Solving spooky cases the fun way

Aqilah Rahman

The premise of point-and-click games can usually be summed up as “click on things and solve puzzles”. These games are great for people who thrive on solving puzzles, but not so much for people like me who need more time to put two and two together, and would rather focus on the story.

Thankfully, The Darkside Detective is fairly straightforward with its puzzles, in addition to being a fun game.

In The Darkside Detective, you play as Detective McQueen, the lead investigator of the underfunded Darkside Division. Together with your sidekick Officer Dooley, you’ll be solving supernatural cases.

The game’s strengths are its dynamic cast and humour. McQueen does most of the work and is the unsung hero of the city, while Dooley is the goofy but likable sidekick with humourous one-liners and runs a conspiracy theories website.

There are also several well-known figures in the game, most notably Edgar Allen Poe and HP Lovecraft who keep arguing whose books are spookier.

A screenshot of ‘The Darkside Detective’. SPOOKY DOORWAY
A screenshot of ‘The Darkside Detective’

Available on PC, Mac, Linux and Nintendo Switch, this title is a fun, breezy game that doesn’t take itself too seriously, with witty dialogue and a quirky cast to boot.


Like many point-and-click games, you’ll be collecting items to use later on as you progress into the story. The inventory is manageable and the game makes it clear which item to use at what scene. You can also combine some items.

Overall, the gameplay is pretty simple and direct – talk to the townspeople, collect and examine objects and solve puzzles. There are nine cases altogether. Each case takes about an hour to solve and is long enough to be engaging without overstaying its welcome.

As expected from a game of this genre, there’s a lot of clicking on objects. Most of the time, this triggers a conversation between Detective McQueen and Officer Dooley, with humour sprinkled in. This makes the “click everything” aspect less of a task and more of an incentive to unlock the gags in the game.

While the game is generally simple and enjoyable, there’s one aspect that is hard to overlook – you can’t pick up some items unless you need them to move the story forward.

This leads to a fair amount of backtracking, which can be a bit of a hassle. However, the game somewhat offsets the backtracking issue by allowing the player to move between areas with a single click instead of having to manually go back and forth.


The Darkside Detective is full of pop culture references and the game isn’t subtle about it. Right off the bat, the player is introduced to Chief Scully, who is most definitely not a reference to The X-Files  drama series.
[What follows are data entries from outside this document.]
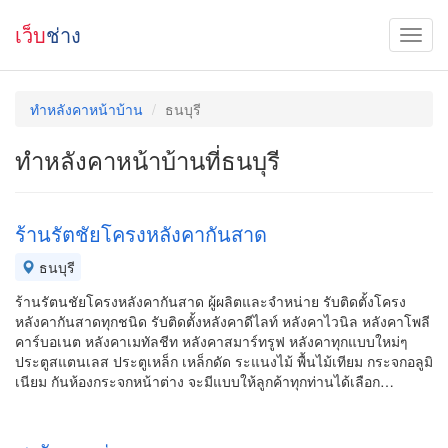
เว็บ
ช่าง
ทําหลังคาหน้าบ้าน
ธนบุรี
ทําหลังคาหน้าบ้านที่ธนบุรี
ร้านรัตชัยโครงหลังคากันสาด
ธนบุรี
ร้านรัตนชัยโครงหลังคากันสาด ผู้ผลิตและจำหน่าย รับติดตั้งโครง
หลังคากันสาดทุกชนิด รับติดตั้งหลังคาดีไลท์ หลังคาไวนิล หลังคาโพลี
คาร์บอเนต หลังคาเมทัลชีท หลังคาสมาร์ทรูฟ หลังคาทุกแบบใหม่ๆ
ประตูสแตนเลส ประตูเหล็ก เหล็กดัด ระแนงไม้ พื้นไม้เทียม กระจกอลูมิ
เนียม กันห้องกระจกหน้าต่าง จะมีแบบให้ลูกค้าทุกท่านได้เลือก…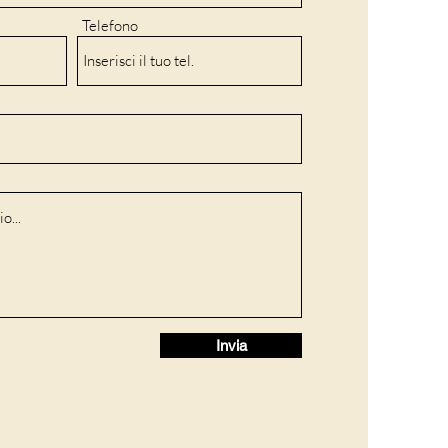
Telefono
Invia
There are also other obscure references, and I probably missed a good chunk of them. It’s a bit of a downer but it isn’t a dealbreaker for me. Most of the humour is based on puns so I still enjoyed the game a lot.

As for the graphics, the game description says “cutting edge, high definition pixels” but this is more of a self-deprecating joke instead of a serious claim.
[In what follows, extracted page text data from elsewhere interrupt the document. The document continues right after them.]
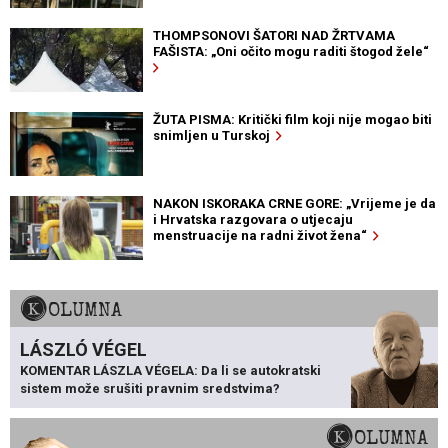
THOMPSONOVI ŠATORI NAD ŽRTVAMA
FAŠISTA: „Oni očito mogu raditi štogod žele“
ŽUTA PISMA: Kritički film koji nije mogao biti
snimljen u Turskoj
NAKON ISKORAKA CRNE GORE: „Vrijeme je da
i Hrvatska razgovara o utjecaju
menstruacije na radni život žena“
KOLUMNA
LÁSZLÓ VÉGEL
KOMENTAR LÁSZLA VÉGELA: Da li se autokratski
sistem može srušiti pravnim sredstvima?
KOLUMNA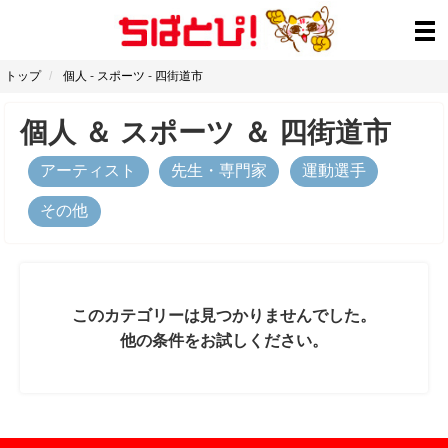
トップ
個人
-
スポーツ
-
四街道市
個人
＆
スポーツ
＆
四街道市
アーティスト
先生・専門家
運動選手
その他
このカテゴリーは見つかりませんでした。
他の条件をお試しください。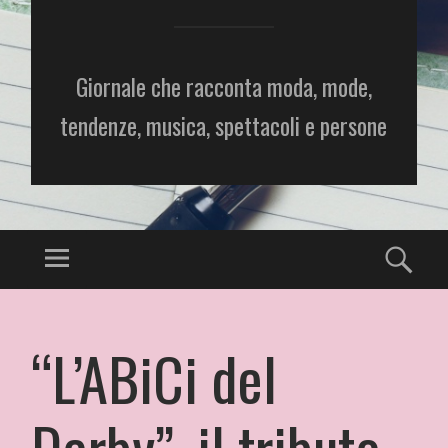
Giornale che racconta moda, mode,
tendenze, musica, spettacoli e persone
“L’ABiCi del
Derby”, il tributo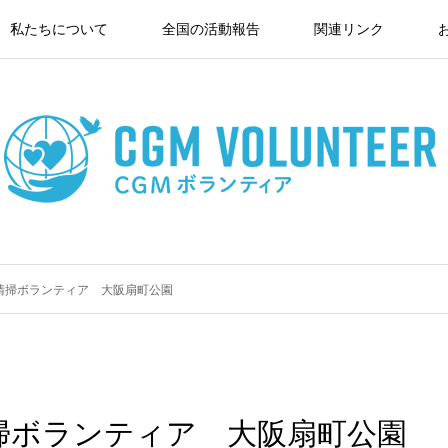
私たちについて
全国の活動報告
関連リンク
 清掃ボランティア 大阪扇町公園
清掃ボランティア 大阪扇町公園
The chunky pixels are definitely a stark contrast compared to, say, a game like Thimbleweed Park. I don’t mind the faceless characters and blocky graphics but some people may not like it. In short, it all boils down to personal preference.

In terms of difficulty, this isn’t a challenging game because it focusses more on the storyline and its characters. Puzzle fans may prefer something more challenging, but I’d encourage giving the game a shot just for its writing and humour.


The Darkside Detective is a charming game packed with puns and humour, perfect for a few hours of casual gaming on a weekend.

Given that the game is fairly expensive for just a few hours of gaming – USD12.99 on Nintendo eShop and Steam at the time of writing this – I’d recommend getting the game on sale. Plus, it’s a linear game so there isn’t much replay value.

The game has a sequel coming out soon called, unsurprisingly, The Darkside Detective Season 2 which will be available on Mac, PC, Linux and Nintendo Switch.